TryMediaNusantara.com, Mojokerto – Pemerintah Kota Mojokerto terus berupaya meningkatkan ketahanan keluarga melalui sosialisasi Pola Asuh Anak dan Remaja di Era Digital (Paaredi). Langkah ini diambil sebagai respons terhadap meningkatnya tantangan kesehatan mental yang dihadapi anak-anak dan remaja akibat paparan teknologi yang tidak terkontrol. Melalui program ini, para orang tua diajak untuk memahami bahwa pengawasan digital bukan sekadar membatasi waktu layar, melainkan juga membangun komunikasi yang berkualitas dengan anak.
Dalam sosialisasi tersebut, ditekankan bahwa keluarga memiliki peran krusial sebagai filter pertama terhadap informasi yang diterima anak dari dunia maya.

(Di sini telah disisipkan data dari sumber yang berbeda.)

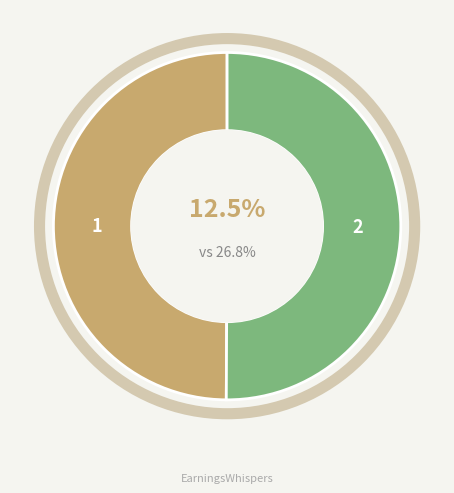

Count the number of slices in the pie.

2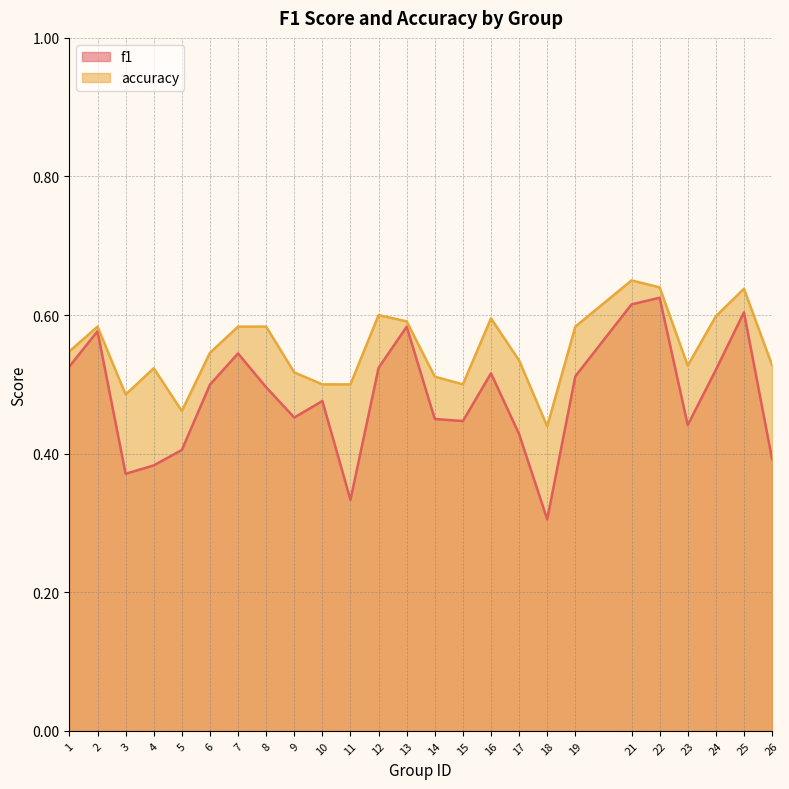

In accuracy, how many points are higher than both neighbors (excluding endpoints)?

6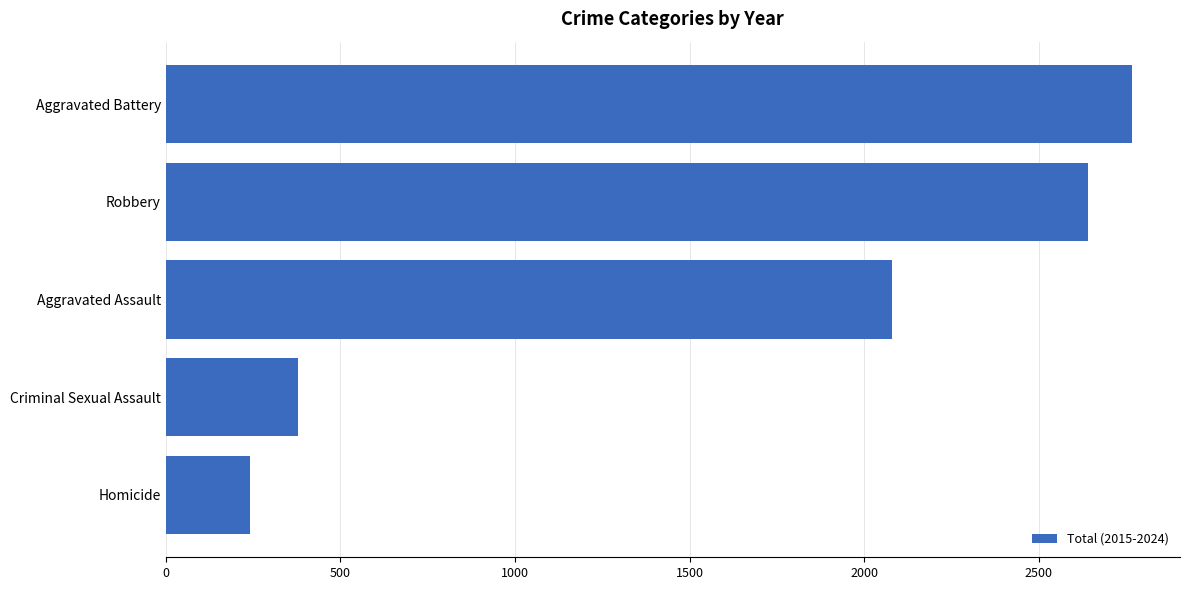

Rank the categories by value from highest to lowest.

Aggravated Battery, Robbery, Aggravated Assault, Criminal Sexual Assault, Homicide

Era digital membawa risiko besar seperti perundungan siber, kecanduan gawai, hingga paparan konten kekerasan yang dapat mengganggu stabilitas emosional anak. Paaredi hadir untuk memberikan panduan bagi orang tua agar mampu menjadi pendamping sekaligus teman diskusi yang nyaman bagi anak-anak mereka di tengah gempuran tren media sosial.
Pemkot Mojokerto juga menggarisbawahi pentingnya literasi digital bagi orang tua agar tidak terjadi kesenjangan pemahaman dengan anak. Dengan memahami platform yang digunakan anak, orang tua dapat lebih mudah mendeteksi tanda-tanda gangguan mental atau perubahan perilaku sejak dini. Pola asuh yang diterapkan kini harus lebih fleksibel dan berbasis pada kasih sayang, tanpa meninggalkan ketegasan dalam menegakkan aturan penggunaan perangkat digital di rumah.

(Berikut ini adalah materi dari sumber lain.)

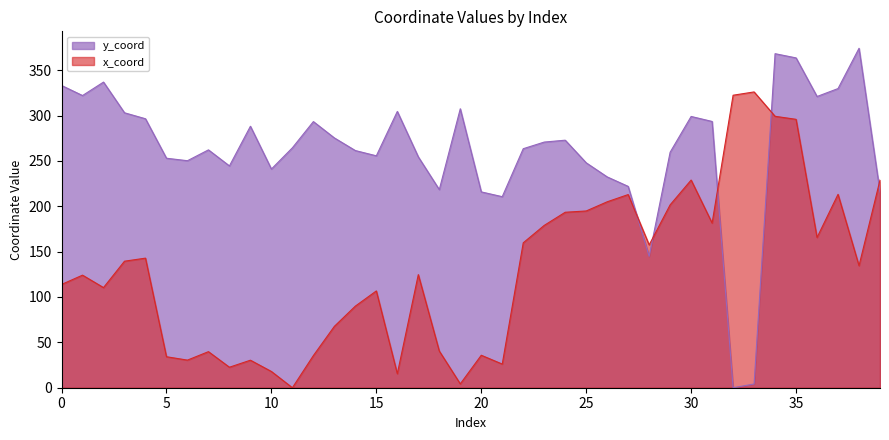

True or false: x_coord and y_coord intersect in this chart.

True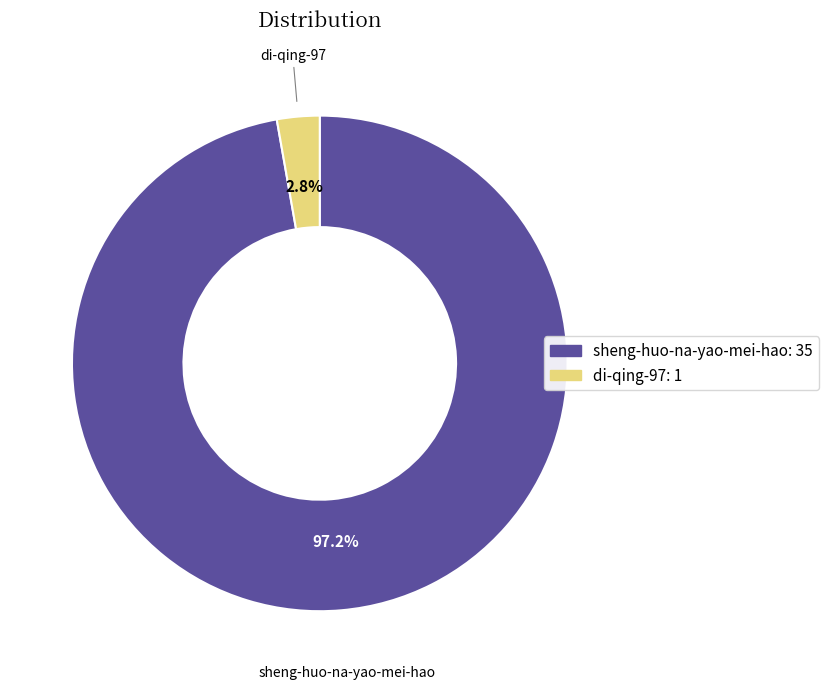

Which has a higher value, di-qing-97 or sheng-huo-na-yao-mei-hao?

sheng-huo-na-yao-mei-hao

Selain faktor teknologi, penguatan nilai moral dan karakter juga menjadi fokus utama dalam program Paaredi ini. Pendidikan karakter di lingkungan keluarga dianggap sebagai fondasi agar anak memiliki integritas dan tidak mudah terpengaruh oleh budaya asing yang tidak sesuai. Sinergi antara pemerintah, masyarakat, dan keluarga diharapkan mampu menciptakan lingkungan yang suportif bagi tumbuh kembang anak, sehingga mereka dapat memanfaatkan teknologi secara positif dan kreatif.

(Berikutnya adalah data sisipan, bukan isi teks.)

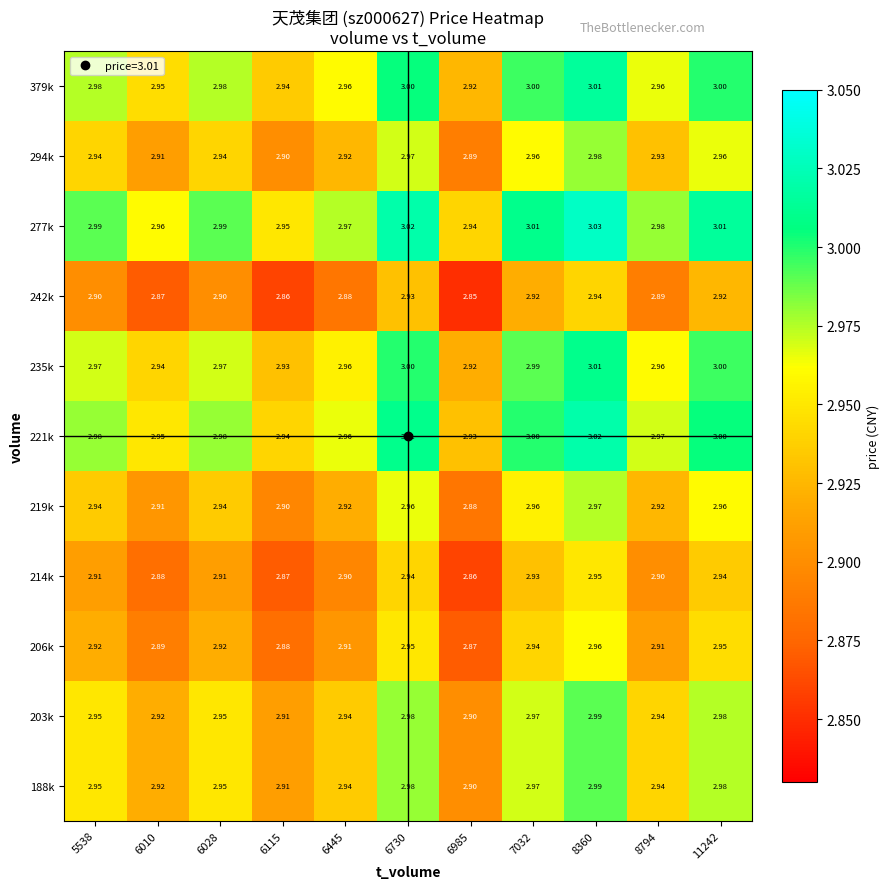

Is the value of 294k at 6115 greater than the value of 203k at 6730?

No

Melalui kegiatan ini, Pemkot Mojokerto berharap angka permasalahan sosial dan gangguan mental pada remaja dapat ditekan secara signifikan. Sosialisasi Paaredi direncanakan akan terus dilakukan secara masif di berbagai tingkatan wilayah agar pesan penting ini tersampaikan ke seluruh lapisan masyarakat. Dengan keluarga yang kuat dan melek digital, masa depan generasi muda di Kota Mojokerto diharapkan dapat terjaga dari ancaman destruktif era digitalisasi.